Alzheimer’s disease was an entirely different kind of beast. There were no weapons that could slay it. Taking Aricept and Namenda felt like aiming a couple of leaky squirt guns in to the face of a blazing fire."



And there you have it in a nutshell – our protagonist, Alice Howland, professor of Cognitive Psychology at Harvard, is 50 years old when her world is rocked by the diagnosis of early onset Alzheimer’s disease. It’s a foregone conclusion, there is no hope so what do you do – give up? hide your head in the sand? or play it by ear, knowing that one day your own body won’t remember how to swallow or even breathe unassisted?

It would have been all to easy to deliver a mawkish novel dwelling on the heartache caused by dementia or an insensitive one which focuses on the disintegration of the self as the building blocks of one’s memory shatter one by one. Perhaps, the author’s own experience as a neuroscientist puts her in pole position to relate the story of Alice without indulging in oversentimentality yet whilst retaining a very human touch.

This story is told in the 3rd person yet, uncannily, it feels as if Alice is standing outside herself relating events which happen to her beyond her own control. There is an underlying tension as we feel her helplessness to stop the railroad train of dementia which is crashing through both her personal and professional life. Soon she has to renounce her career as a lecturing professor and finds, not unlike some mothers who have left the workforce.., that her job defined her and without that daily work structure she feels even more lost. However, this is no temporary career break but a very real deterioration as Alice gradually loses her sense of self both in her work situation and within her family.
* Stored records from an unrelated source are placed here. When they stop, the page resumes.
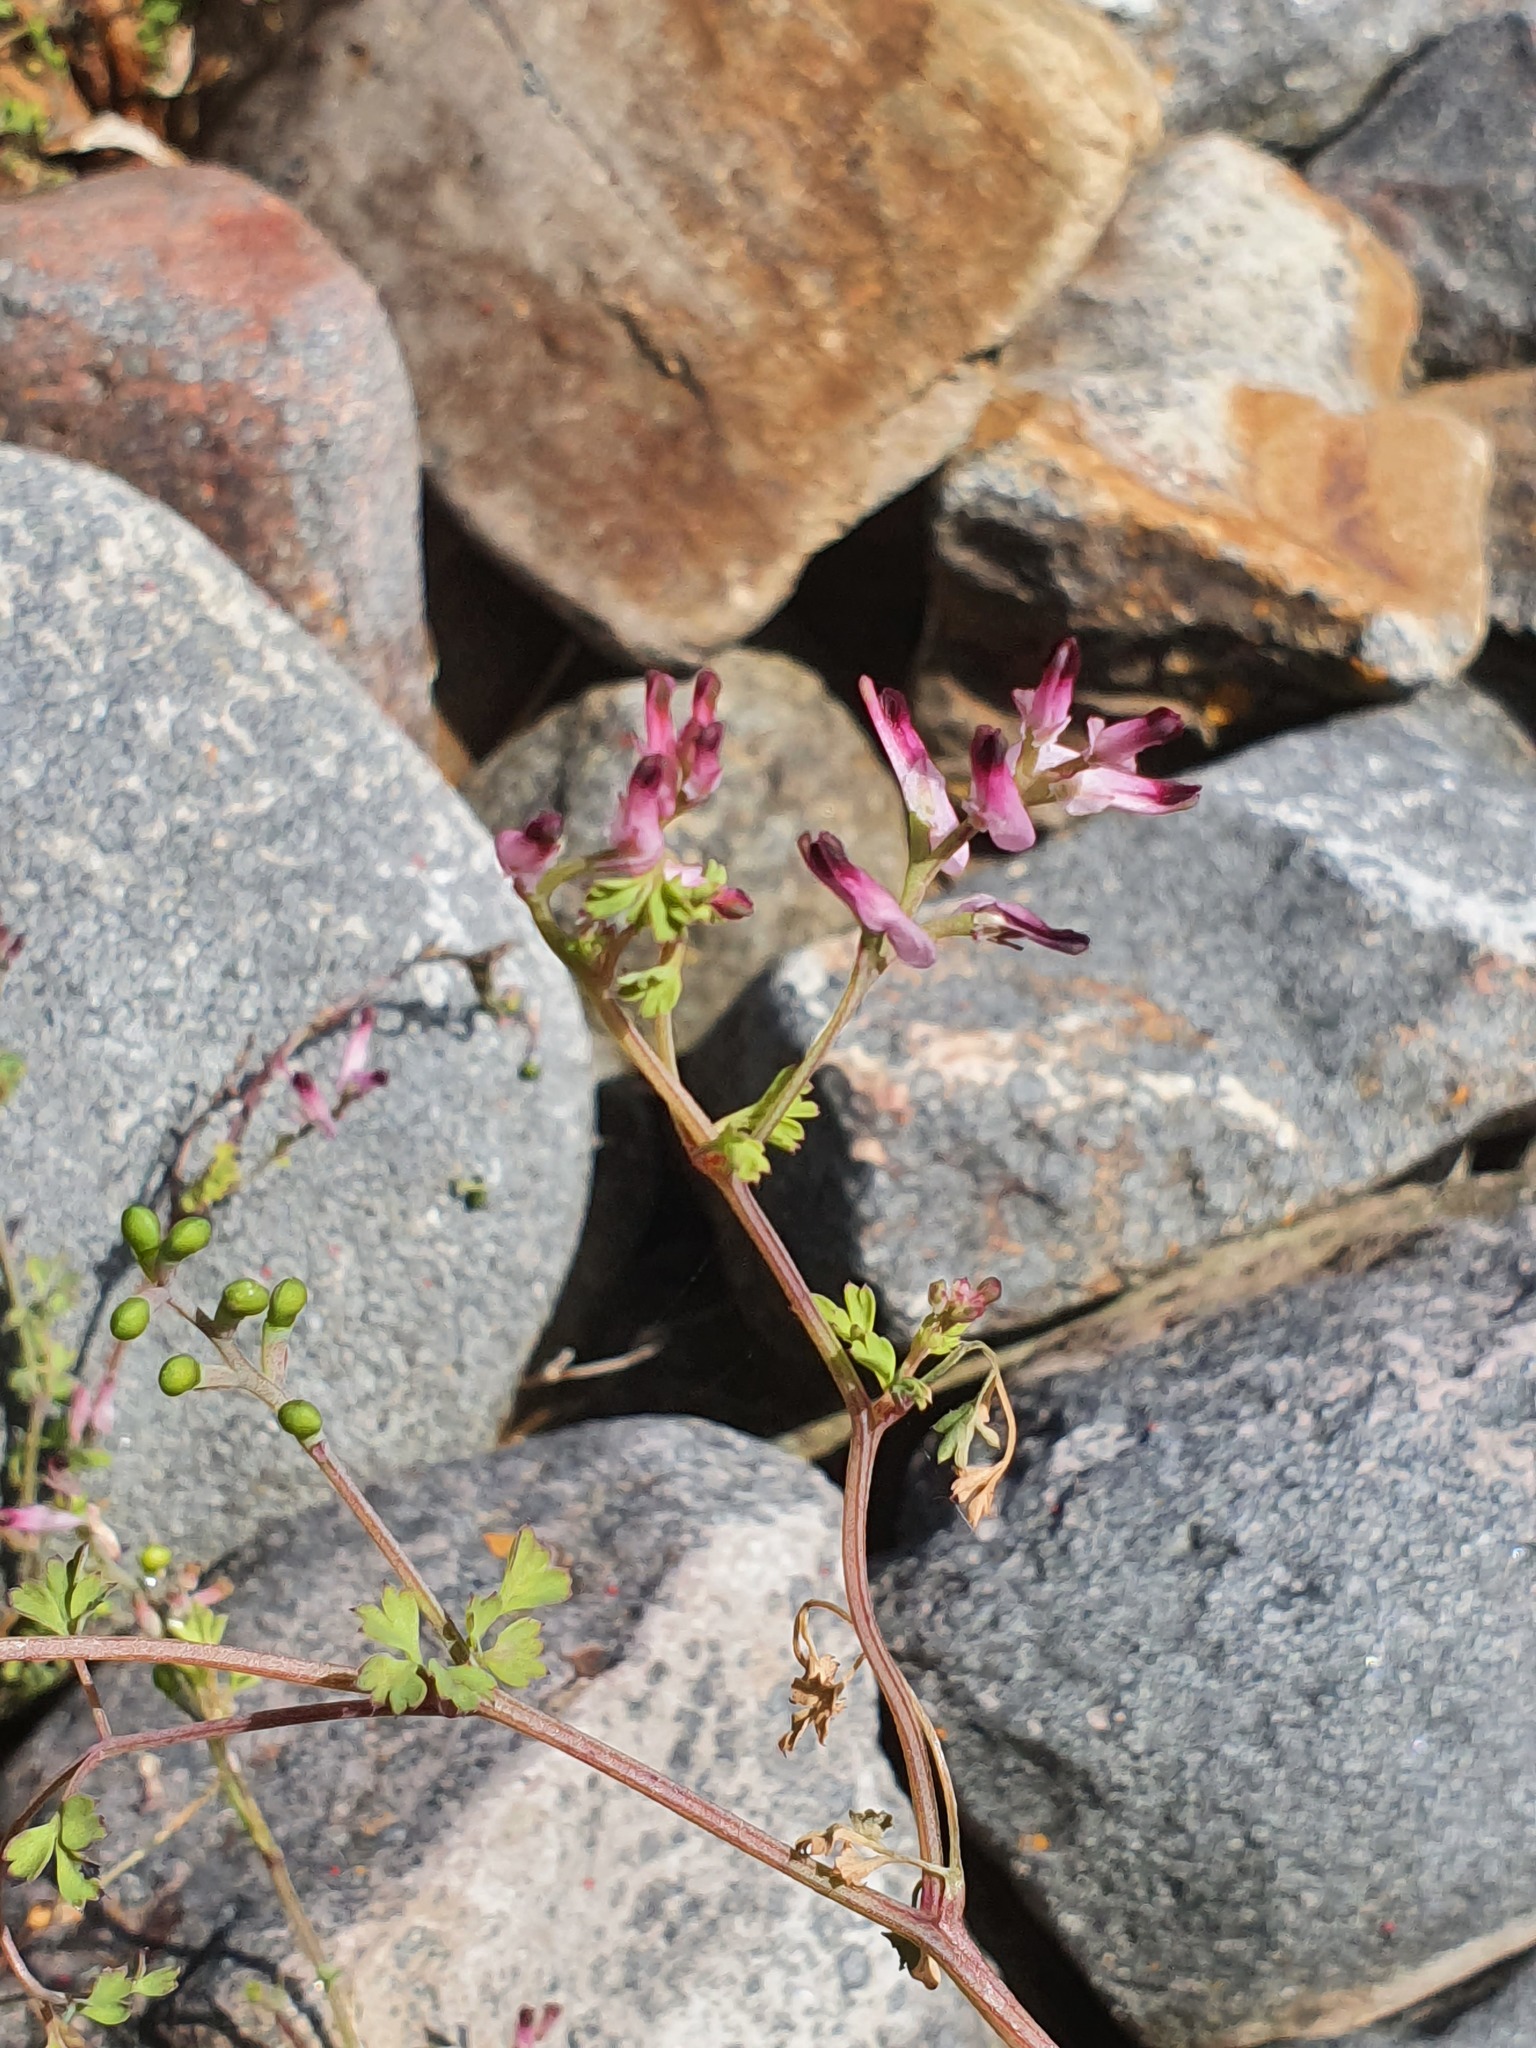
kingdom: Plantae
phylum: Tracheophyta
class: Magnoliopsida
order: Ranunculales
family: Papaveraceae
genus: Fumaria
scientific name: Fumaria muralis
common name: Common ramping-fumitory
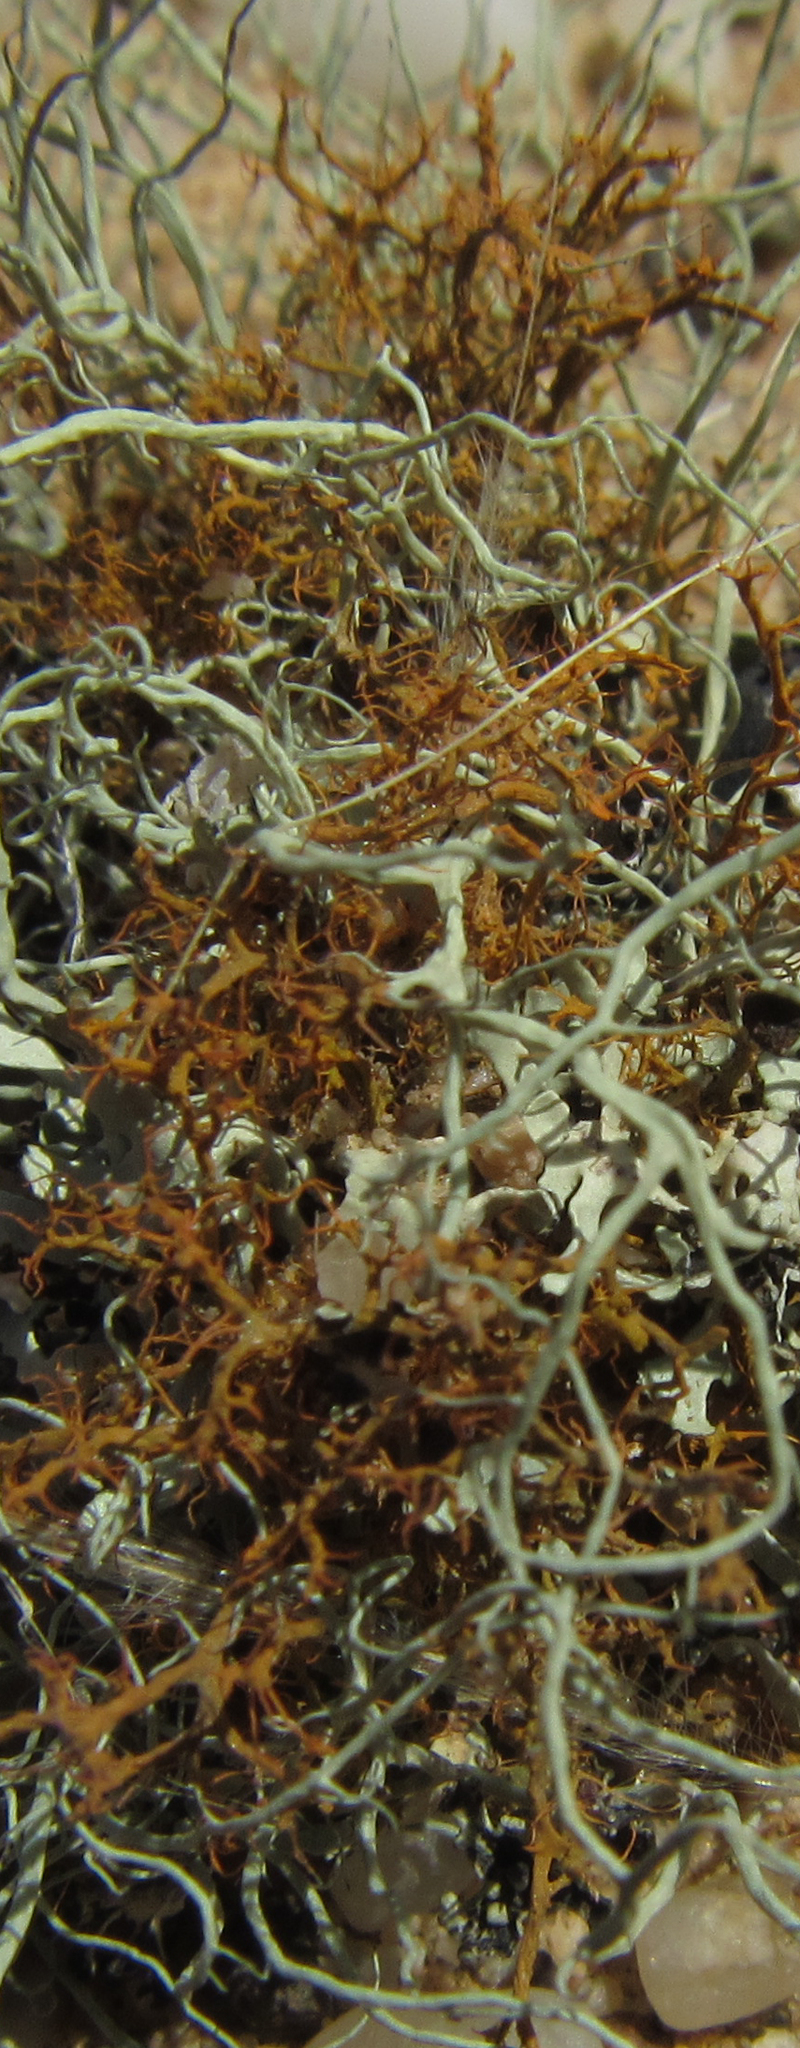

There are some extremely poignant scenes including one where the family discuss her future whilst she is sitting in the corner – at this stage she finds it difficult to keep up with the thread of conversations but she is dimly aware that they are talking about her and finds it impossible to verbalise her feelings about this. These and other occurences are related in such an understated, natural way that you, the reader, are chomping at the bit to speak for Alice yet all too aware that her voice has long since gone, fading like white noise in the background.

I know some folk will shy away from a book like this, thinking it’s too low-brow, too calculated at pulling at the heart strings but believe me, it is so far removed from that – all of us need a reality check every now and then (some of us on a daily basis!) and if you can read this, not shed copious tears nor consider your blessings well and truly counted, then I’ll stand you a quart of oil for your tin heart! Personally, I can’t abide misery memoirs and Mitch Albom does nothing for me but this book touched a chord and I would highly recommend it to anyone with a pulse.